Numerical Analysis of Surrounding Rock Stability in Super-Large Section Tunnel Based on Hydro-Mechanical Coupling Model

Abstract

The groundwater seepage has an important effect on the stability of tunnel surrounding rock. Considering the effect of seepage, a hydro-mechanical coupling mathematical model is developed based on stress deformation equation of rock mass, flow equation of porous media and relation equation of hydro-mechanical coupling. In connection with the leakage situation of Jiangshuiquan Tunnel with super-large section, a geometry model of tunnel construction is built by COMSOL software platform. Furthermore, the hydro-mechanical coupling model is embedded in the PDE module of the software for numerical simulating the construction process of super-large section tunnel. Consequently, the surrounding rock displacement deformation under is discussed and verified by the data measured in field. Besides, the distribution characteristics of surrounding rock stress, seepage pressure and velocity are deeply analyzed. Results indicate that the displacement calculated by hydro-mechanical coupling model is well consistent with the site monitoring data and is greatly more than that of uncoupling model.
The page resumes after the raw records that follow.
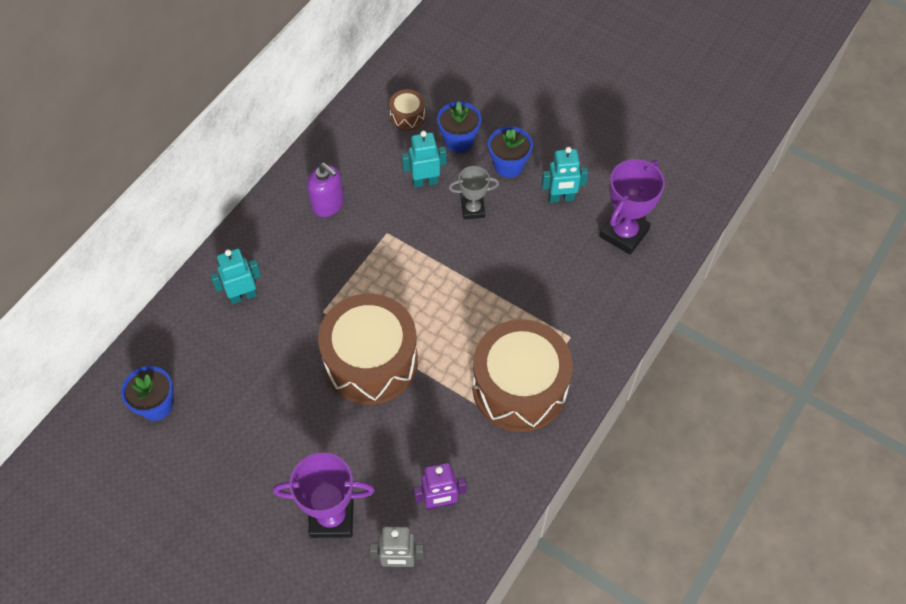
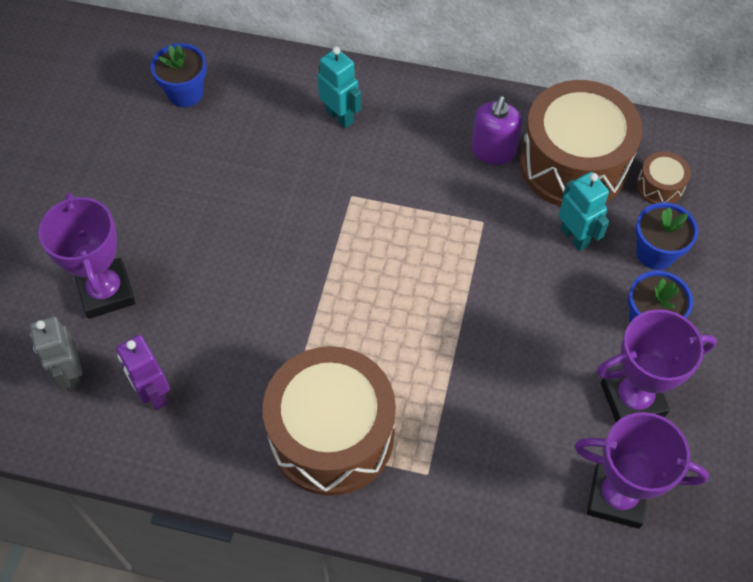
camera: 70 degrees right, 0 degrees up
(371, 361) = (307, 264): brown drum -> brown drum (573, 164)
(473, 209) = (561, 301): grey trophy -> none
(561, 198) = (632, 399): turquoise robot -> purple trophy

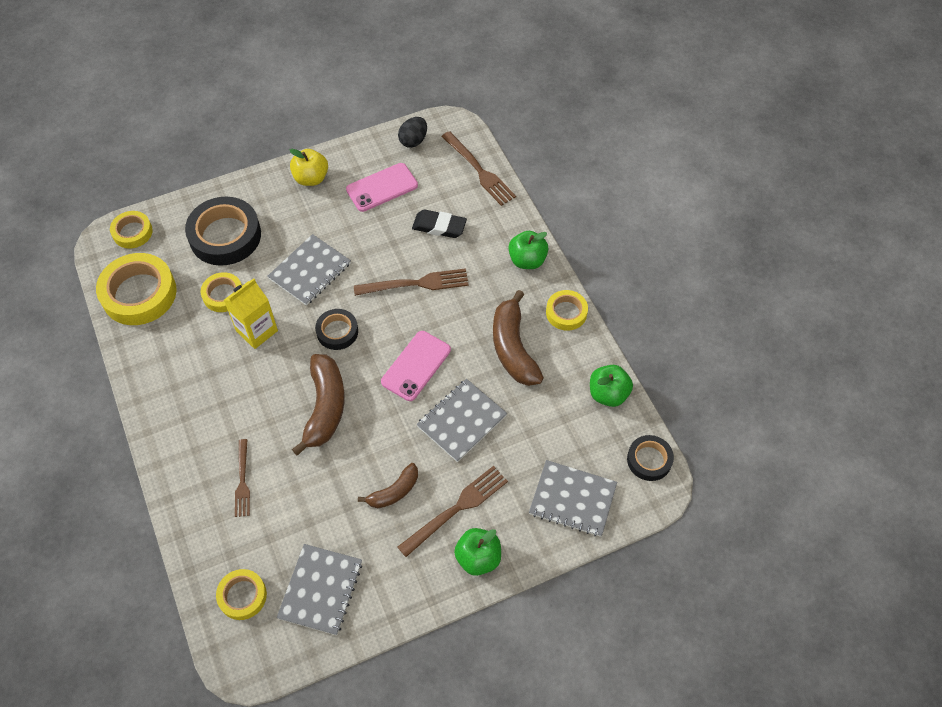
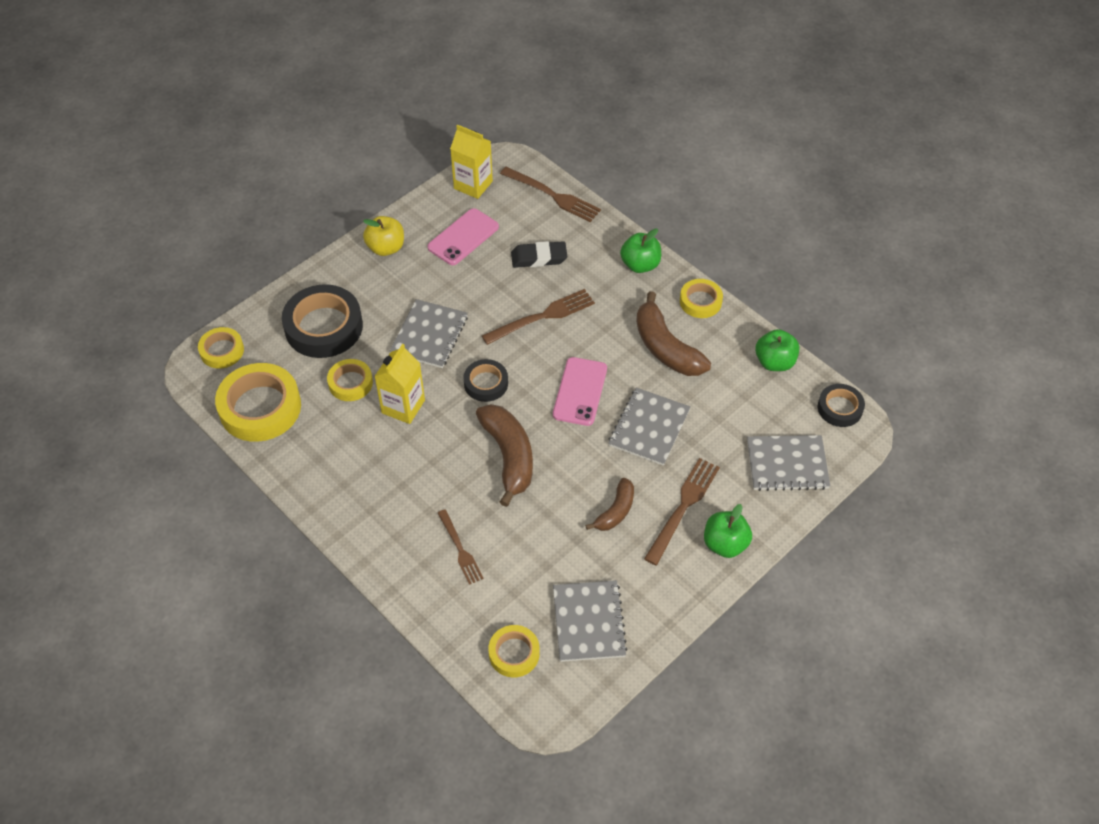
camera: 20 degrees left, 5 degrees down
(413, 140) = (473, 185): black egg -> yellow carton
After tunnel excavation, stress concentration phenomenon occurs around the cavern, especially at the arch foot part of the outer side wall, so the parts should be viewed as the key supporting part. The groundwater flows into the cavern and the surrounding pore water pressure is unloaded. A large hydraulic gradient occurs in the vault of the tunnel, prone to incur major engineering accidents; while the hydraulic gradient at vault is relatively small and usually has little harmful to engineering safety. The conclusion may provide guidelines for similar tunnel engineering construction.